In order to find out what variable format you need, in a regular shell that has update_gitbar
, run:
env | sed -n '/^[^=]*update_gitbar/,/^}/p' |
perl -ne 'chomp; $a .= $a? "; $_" : $_; END{$a=~s/=(.*)/='\''$1'\''/; print "$a\n"}'
That complicated command just looks in the environment for the exported shell function and prints its value. Bash includes newlines in the value of the exported variable, so it continues grabbing from the environment until it sees a single line with a closing brace alone. Then it replaces all those newlines with semicolons so that you can put it all on one line. Finally, it replaces the value of the variable inside single quotes, to avoid special meanings of characters. If you have trouble getting a usable value from that command for some reason, you could do that process yourself.
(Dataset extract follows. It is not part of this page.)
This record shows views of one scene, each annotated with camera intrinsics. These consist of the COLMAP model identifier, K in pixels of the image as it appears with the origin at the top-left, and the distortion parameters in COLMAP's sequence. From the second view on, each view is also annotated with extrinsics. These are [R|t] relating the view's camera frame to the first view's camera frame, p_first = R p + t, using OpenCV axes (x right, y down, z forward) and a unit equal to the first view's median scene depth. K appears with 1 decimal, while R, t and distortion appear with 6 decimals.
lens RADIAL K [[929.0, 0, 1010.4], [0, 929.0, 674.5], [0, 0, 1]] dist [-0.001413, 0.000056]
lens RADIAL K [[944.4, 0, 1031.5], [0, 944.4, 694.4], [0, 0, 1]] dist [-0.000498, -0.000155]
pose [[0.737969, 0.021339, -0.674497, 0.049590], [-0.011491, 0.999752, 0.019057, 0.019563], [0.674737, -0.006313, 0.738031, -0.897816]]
For me, with an example like below illustrates the format on my particular distribution and bash version (notice in the command I changed update_gitbar
to hello
). As I mentioned, your results may vary, so be sure to try it out on your system.
After you get the variable you want, just plug it into your .tmux.conf
, or use the setenv
version.
hello() {
echo hi;
}
export -f hello
hello
>>>> hi
env | sed -n '/^[^=]*hello/,/^}/p' |
perl -ne 'chomp; $a .= $a? "; $_" : $_; END{$a=~s/=(.*)/='\''$1'\''/; print "$a\n"}'
>>>> BASH_FUNC_hello%%='() { echo hi\!; }'
(The >>>>
-prefixed lines are output, not part of the script in the example.)
tmux's set-environment
looks promising and might be of help to you.
Let me quote the relevant section from man tmux
:
set-environment [-gru] [-t target-session] name [value] (alias: setenv) Set or unset an environment variable. If -g is used, the change is made in the global environment; otherwise, it is applied to the session environment for target-session. The -u flag unsets a variable. -r indicates the variable is to be removed from the environment before starting a new process.
You might want to use set-environment -g PROMPT_COMMAND update_gitbar
as an instruction inside your tmux-gitbar.conf which will be sourced from .tmux.conf via source /path/to/tmux-gitbar.conf
EDIT:
Forgot to mention that update_gitbar
should be an exectuable file somewhere in PATH
.
P.S.
Cool plugin! :-)
Whereas I have to point out that there are already viable answers, I want to mention one more solution to your problem.
There's a mod adding full-fledged scripting to tmux: http://ershov.github.io/tmux/ (I'm the author).
It not only allows to create new commands:
proc update_gitbar {} { run-shell "source ~/.tmux-gitbar/tmux-gitbar.sh" }
(for your case)
... but also allows you to bind several actions to 'mode' keystrokes.
It's also usable for writing complete plugins in that language without a need to spawn a shell at all.